Question

Rate constant of a first order reaction is $ 0.0693\,\,{{\min }^{-1}} $ . If we start with $ 20\,mol\,{{L}^{-1}}, $ it is reduced to $ 2.5\,mol\,{{L}^{-1}} $ in:

• A. 10 min
• B. 20 min
• C. 30 min
• D. 40 min

Answer 1

The Correct Option is C

The correct answer is C:30min
For, 1st order reaction, \(k=\frac{2.303}{t}=\log \frac{a}{(a-x)}\) 
Hence, \(t=\frac{2.303}{0.0693}\times \log \frac{20}{2.5}\)
 \(=\frac{2.303}{0.0693}\times \log \,{{(2)}^{3}}\) 
\(=\frac{2.303}{0.0693}\times 3\times 0.3010=30\min\)

Answer 2

Ans: In a chemical reaction, the first order kinetics is a process in which there is a direct relation between the rate of reaction and concentration of only one reactant.
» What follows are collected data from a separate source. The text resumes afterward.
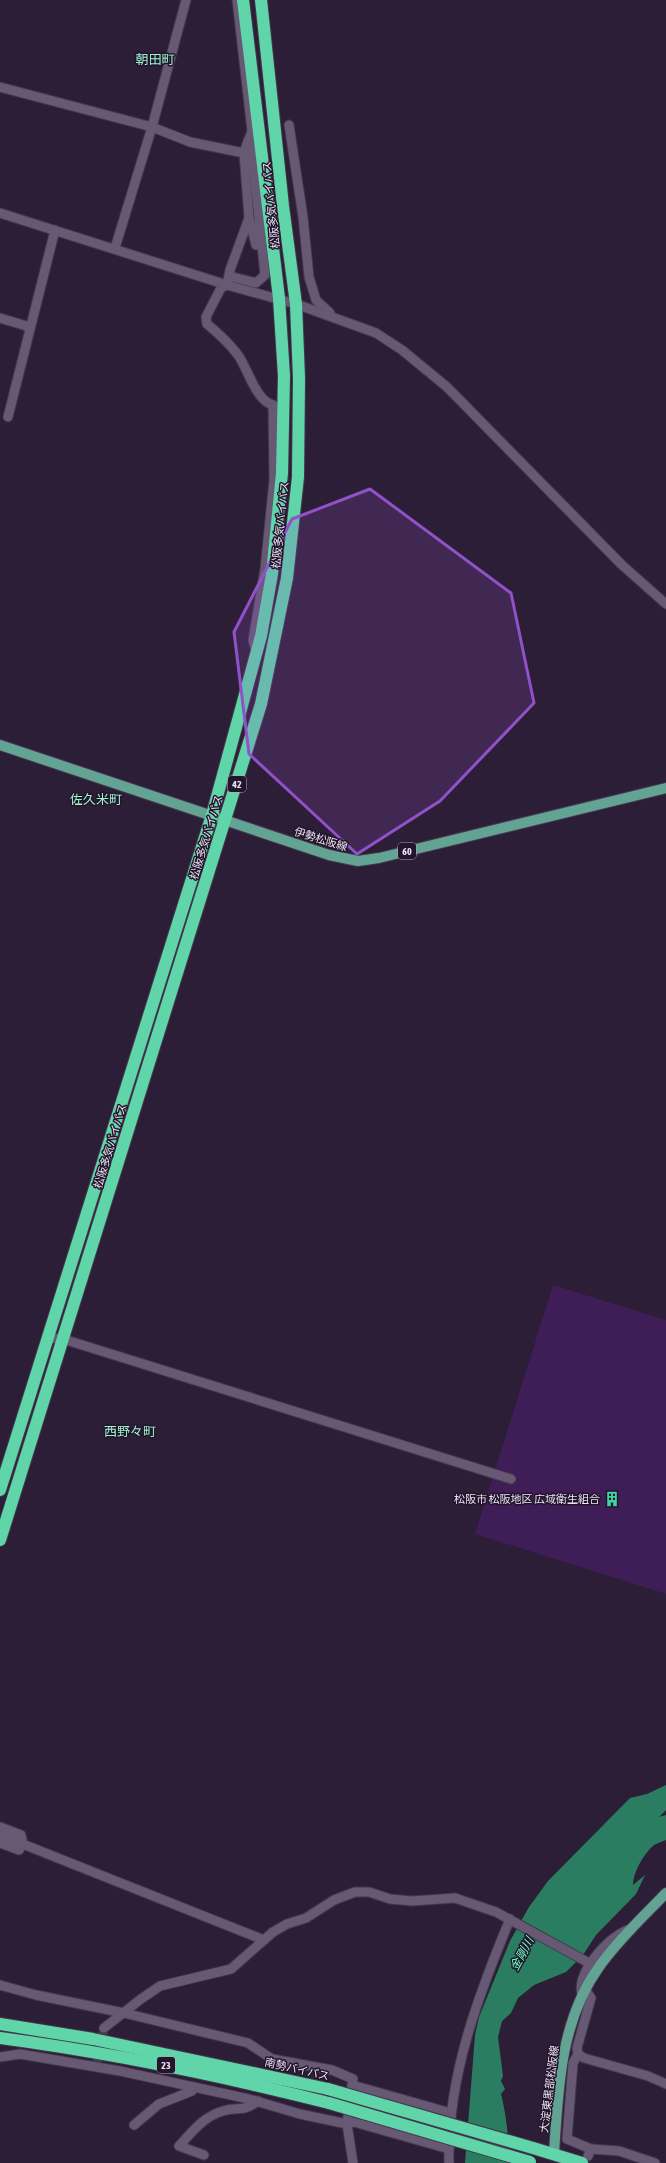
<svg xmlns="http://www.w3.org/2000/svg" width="666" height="2163" font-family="'Asap Condensed','Noto Sans JP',sans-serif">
	<rect width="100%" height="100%" fill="#2c1e36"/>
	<!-- green -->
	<path fill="#3f1d56" d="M553,1285L666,1320V1594L475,1534Z"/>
	<!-- water -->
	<path fill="#2a7d60" d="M666,1785V1810L659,1817L666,1815V1840C662,1842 657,1843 654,1845C644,1853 633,1873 633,1885L645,1875L636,1894L596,1935L583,1955L566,1972L534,1985L518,1998L511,2013L502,2021L498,2037L503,2076L501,2081L505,2089L501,2094C507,2117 508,2140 511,2163H465L475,2035L479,2017L510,1941L529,1907L548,1881L630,1798L647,1794Z"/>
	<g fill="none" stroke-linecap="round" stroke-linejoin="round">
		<!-- minor-tunnel -->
		<path stroke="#493c52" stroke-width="9" stroke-dasharray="9 4.5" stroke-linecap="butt" d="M97,2063L104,2028"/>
		<!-- minor casing -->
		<g stroke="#43384c" stroke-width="11">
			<g id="minor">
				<path d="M237,0L252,131L249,139L253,161L265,275L256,283L229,276L227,285L221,288L206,317L207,324C218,333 229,343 238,355C248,369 256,401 273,405L274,480L265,569L253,640L256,651"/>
				<path d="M0,87L152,127L190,142L244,153L248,141"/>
				<path d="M289,125L303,217L309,277L316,300L330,313"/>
				<path d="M244,153L249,218"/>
				<path d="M0,213L227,285L296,304L376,333L402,350L447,387L622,565L666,604"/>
				<path d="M115,248L152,127L186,0"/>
				<path d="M229,276L230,270L249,218L256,245"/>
				<path d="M0,318L30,327"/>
				<path d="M8,417L55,230"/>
				<path d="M49,1338L63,1339L511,1479"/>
				<path d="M0,1827L21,1835L23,1844L19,1850L0,1843"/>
				<path d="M0,1835L264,1940"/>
				<path d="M0,1985L36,1995L124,2013L248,2043L272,2059L332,2070L353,2079L347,2124L300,2114L249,2099L120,2071L20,2054L0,2057"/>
				<path d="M585,1989L591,1998L577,2048L578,2054L584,2058L648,2076L666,2084"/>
				<path d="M582,1995C576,1972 607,1939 627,1930"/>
				<path d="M104,2028L141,1999L160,1986L231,1969L273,1932L287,1924L306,1918L334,1900L355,1892H369L390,1899L412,1901L455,1898L496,1912L589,1963"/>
				<path d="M578,2054L573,2063L567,2139L591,2149"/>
				<path d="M352,2085L451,2113"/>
				<path d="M134,2125L159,2104L192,2091L194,2087"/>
				<path d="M204,2155L179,2146C192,2132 204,2116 223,2111C239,2106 242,2113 258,2101"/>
				<path d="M588,2156L591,2149L619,2151L655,2163"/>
				<path d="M353,2163L347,2124L354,2122L449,2149"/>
				<path d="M449,2163C447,2078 478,1996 510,1919"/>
			</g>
		</g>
		<!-- major casing -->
		<g stroke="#43384c" stroke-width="12">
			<g id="major">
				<path d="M0,745L329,855L358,861L379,858L666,788"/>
				<path d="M554,2154C558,2090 560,2021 599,1967C618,1940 643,1917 666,1893"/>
			</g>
		</g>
		<!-- highway casing -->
		<g stroke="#43384c" stroke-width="14">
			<g id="highway">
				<path d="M0,1490L212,815L261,636L272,574L282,473L284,376L279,298L243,0"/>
				<path d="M0,1540L261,704L287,578L298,477L299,378L296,304L283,206L261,0"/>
				<path d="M0,2024L93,2039L328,2089"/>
				<path d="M0,2038C112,2053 219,2075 329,2103"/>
				<path d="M533,2148L582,2163"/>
			</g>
		</g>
		<!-- minor -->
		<use href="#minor" stroke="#675873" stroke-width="9"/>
		<!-- major -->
		<use href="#major" stroke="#63a393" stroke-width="10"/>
		<!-- highway -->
		<use href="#highway" stroke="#60d5a9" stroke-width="12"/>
		<!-- highway-bridge casing -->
		<g stroke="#43384c" stroke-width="14" stroke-linecap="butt">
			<g id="highway-bridge">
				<path d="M328,2089L533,2148"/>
				<path d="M329,2103L530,2162"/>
			</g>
		</g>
		<!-- highway-bridge -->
		<use href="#highway-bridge" stroke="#60d5a9" stroke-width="12"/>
	</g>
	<!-- marked area -->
	<path fill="#9151c9" fill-opacity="0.2" stroke="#9151c9" stroke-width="3" stroke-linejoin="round" d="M370,489L511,593L534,703L440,801L357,854L249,754L234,632L292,519Z"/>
	<!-- icons -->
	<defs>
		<g id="building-bare" transform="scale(1.2)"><path d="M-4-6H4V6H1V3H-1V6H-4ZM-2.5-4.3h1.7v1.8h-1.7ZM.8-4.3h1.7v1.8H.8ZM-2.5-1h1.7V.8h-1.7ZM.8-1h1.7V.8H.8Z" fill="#3ed4a3" stroke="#22152c" stroke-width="2.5" paint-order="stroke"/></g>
	</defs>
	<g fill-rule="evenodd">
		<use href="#building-bare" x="612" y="1499"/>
	</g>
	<g text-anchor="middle" stroke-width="3" stroke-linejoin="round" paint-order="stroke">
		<!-- shield labels -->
		<g fill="#22152c" stroke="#afa5b7" stroke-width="1">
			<rect x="228" y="776" width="18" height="16" rx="3"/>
			<rect x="398" y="843" width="18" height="16" rx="3"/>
			<rect x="157" y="2057" width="18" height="16" rx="3"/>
		</g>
		<g font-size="10" font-weight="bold" fill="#ebe3f3">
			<text x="237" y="788">42</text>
			<text x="407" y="855">60</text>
			<text x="166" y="2069">23</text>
		</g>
		<!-- street labels -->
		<g font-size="11" fill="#ebe3f3" stroke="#22152c">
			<text transform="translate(271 205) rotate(-96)" y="4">松阪多気バイパス</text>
			<text transform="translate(280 525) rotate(-84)" y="4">松阪多気バイパス</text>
			<text transform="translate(206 837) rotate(-73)" y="4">松阪多気バイパス</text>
			<text transform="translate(321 839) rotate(17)" y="4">伊勢松阪線</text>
			<text transform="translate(110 1146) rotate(-73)" y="4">松阪多気バイパス</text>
			<text transform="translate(297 2069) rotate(13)" y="4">南勢バイパス</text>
			<text transform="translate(549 2089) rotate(-83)" y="4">大淀東黒部松阪線</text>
		</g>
		<!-- poi labels -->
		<g font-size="11" fill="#ebe3f3" stroke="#22152c" text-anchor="end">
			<text x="600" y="1503">松阪市 松阪地区 広域衛生組合</text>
		</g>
		<!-- water labels -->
		<g font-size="12" font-style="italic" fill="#6ffeca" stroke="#22152c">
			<text transform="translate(522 1954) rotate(-62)" y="4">金剛川</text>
		</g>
		<!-- quarter labels -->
		<g font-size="13" fill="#9bf3cf" stroke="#22152c">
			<text x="155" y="64">朝田町</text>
			<text x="96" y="804">佐久米町</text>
			<text x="130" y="1436">西野々町</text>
		</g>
	</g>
</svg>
Rate of reaction depends on the first power of the concentration of that reactant. 
Mathematical equation can be written as: 
r=k[A]
In this, r is the rate of reaction 
K is the rate constant 
[A] is the concentration of reactant A. 
The rate reaction decreases exponentially with time as the concentration of the reactant decreases. The  rate of consumption will slowly decrease. One example of 1st order reaction is the decay of the radioactive material. The rate will be directly proportional to the amount of the radioactive isotopes that are present.